ASSIGNMENT
The answer must be a single number: the count of lines in the records below that contain the word "from".

DATA RECORDS

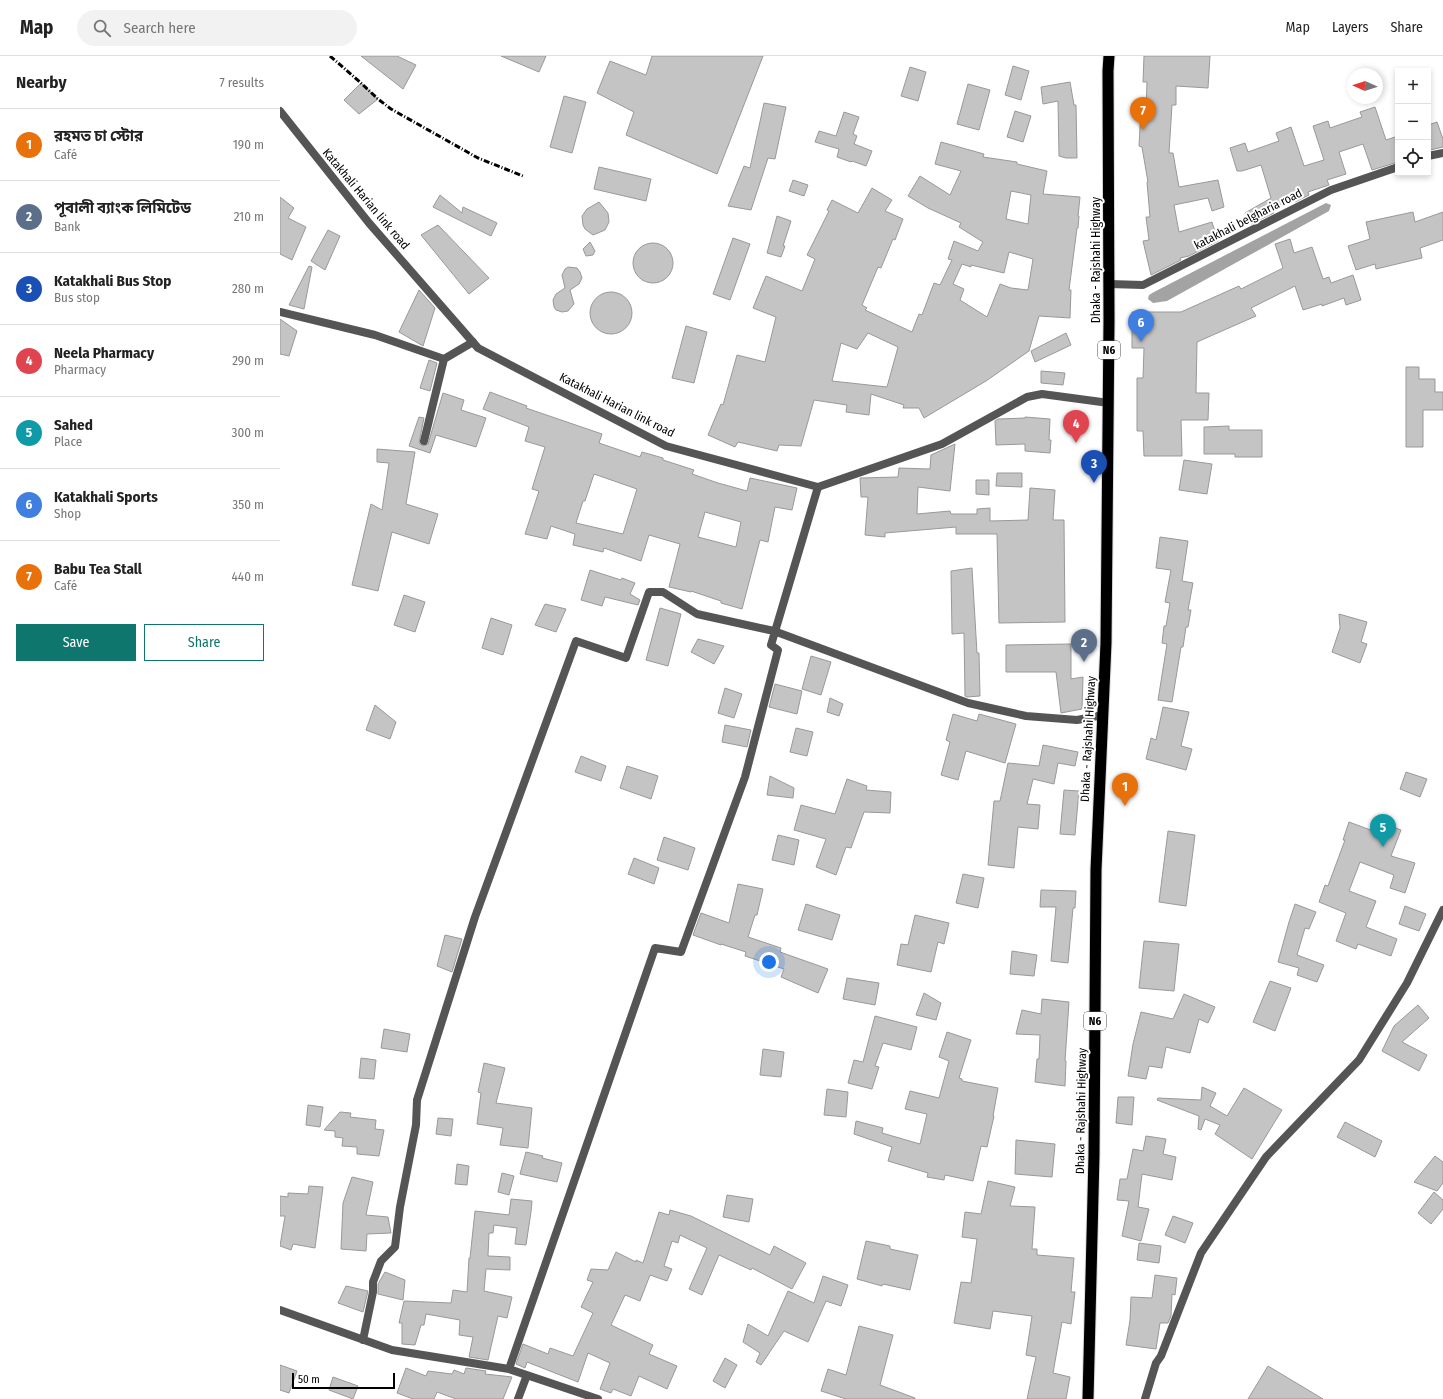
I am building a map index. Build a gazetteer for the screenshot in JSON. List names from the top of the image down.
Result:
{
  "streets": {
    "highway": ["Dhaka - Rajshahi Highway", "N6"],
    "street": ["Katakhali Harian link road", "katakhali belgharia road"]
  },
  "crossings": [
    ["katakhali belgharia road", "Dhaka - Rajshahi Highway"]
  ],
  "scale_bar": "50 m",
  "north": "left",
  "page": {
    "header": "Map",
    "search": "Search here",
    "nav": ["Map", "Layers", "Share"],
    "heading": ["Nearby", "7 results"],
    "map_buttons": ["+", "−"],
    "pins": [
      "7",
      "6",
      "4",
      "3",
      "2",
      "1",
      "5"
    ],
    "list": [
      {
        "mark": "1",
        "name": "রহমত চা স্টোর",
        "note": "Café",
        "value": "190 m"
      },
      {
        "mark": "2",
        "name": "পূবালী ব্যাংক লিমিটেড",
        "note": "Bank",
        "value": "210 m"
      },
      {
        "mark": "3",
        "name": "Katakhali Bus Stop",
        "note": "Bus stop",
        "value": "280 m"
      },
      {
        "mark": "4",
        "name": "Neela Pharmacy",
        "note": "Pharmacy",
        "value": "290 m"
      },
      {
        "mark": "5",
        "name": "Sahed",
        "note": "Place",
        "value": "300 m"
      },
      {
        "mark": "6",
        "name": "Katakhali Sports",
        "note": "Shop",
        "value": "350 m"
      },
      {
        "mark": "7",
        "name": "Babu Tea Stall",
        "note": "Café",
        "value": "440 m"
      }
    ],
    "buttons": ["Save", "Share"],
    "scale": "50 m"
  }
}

...

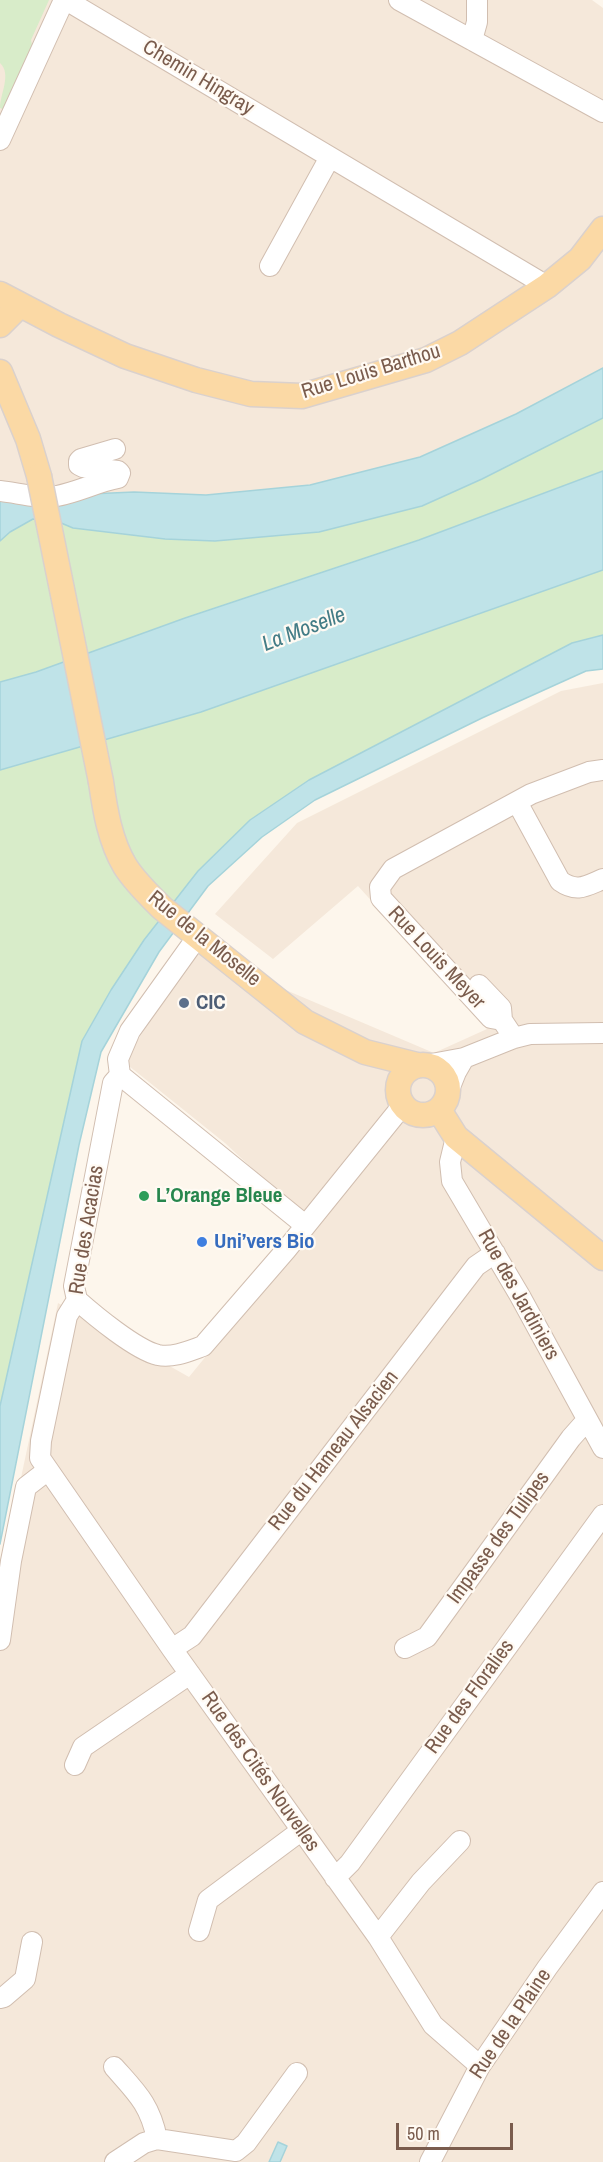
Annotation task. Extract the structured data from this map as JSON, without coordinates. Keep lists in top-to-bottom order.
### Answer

OUTPUT
2